- [INSTRUCTIONS FOR THE TASK]
Answer these from the Geoff Hoon text below.
(a) In what month and year did the U.S. decide to disband the Iraqi army?
(b) How many troops did Iraq's army have when it was disbanded?
(c) Over what years did Hoon serve as defense minister?

- [TEXT PROVIDED]
================================
Geoff Hoon, now Britain's minister for Europe, said top ministers disapproved of the U.S. decision in May 2003 to disband the Iraqi army and rid the Iraqi civil service of members of Saddam Hussein's Baath party but were rebuffed.

He said it felt at times as if the U.S. vice president, Dick Cheney, was making the final decision on key issues, even after Prime Minister Tony Blair had made his point to President George W. Bush and other British ministers had also spoken out.

"Sometimes... Tony had made his point with the president, and I'd made my point with Don (Rumsfeld) and Jack (Straw) had made his point with Colin (Powell) and the decision actually came out of a completely different place.

"And you think: what did we miss? I think we missed Cheney," Hoon told the Guardian newspaper in an interview.

"We certainly argued against (the U.S. administration)."

Hoon said he had argued with the former U.S. defense secretary, Donald Rumsfeld, over the disbanding of Iraq's 350,000-strong army, a decision that contributed to the insurgency by putting armed and angry men out of work.

The purging of Baath party members from government offices also exacerbated problems in administering Iraq after the invasion and was a decision Britain did not support, he said.

Hoon, who served as defense minister from 1999 until 2005, also said post-war planning in Iraq had been inadequate, and Britain and the United States misread how Iraqis would react to the overthrow of Saddam.
================================
- [INFORMATION SHOWN]
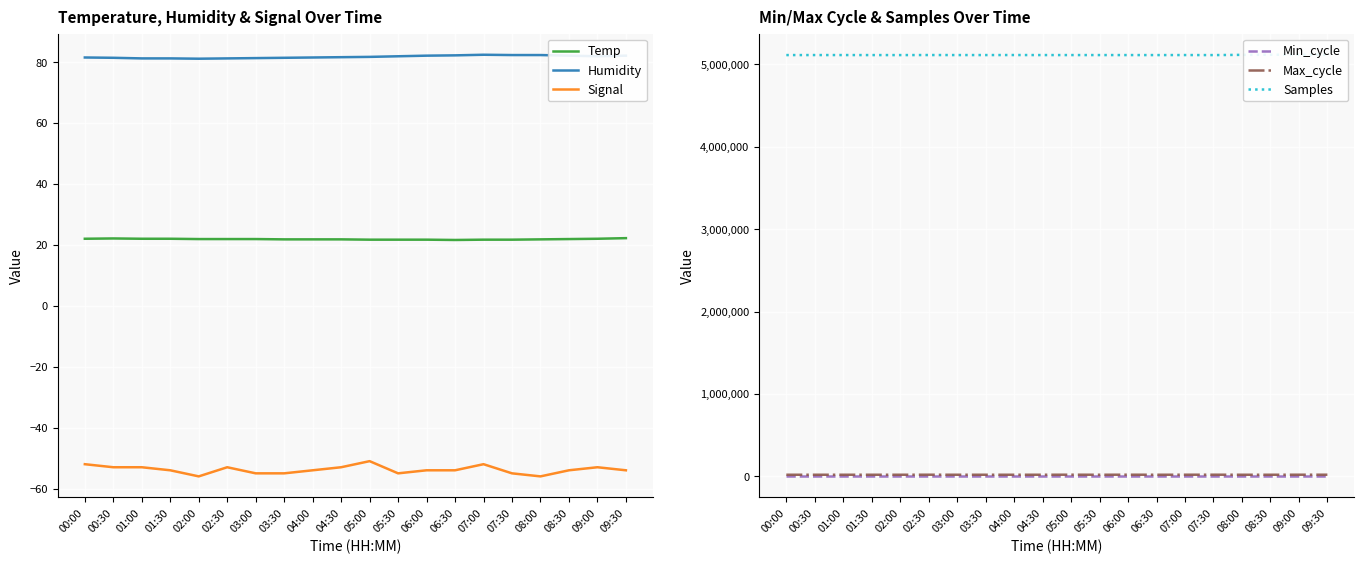

Between 08:00 and 09:00, which series saw the biggest shift?

Samples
================================
- [EXERCISE SOLUTION]
(a) May 2003
(b) 350,000
(c) From 1999 until 2005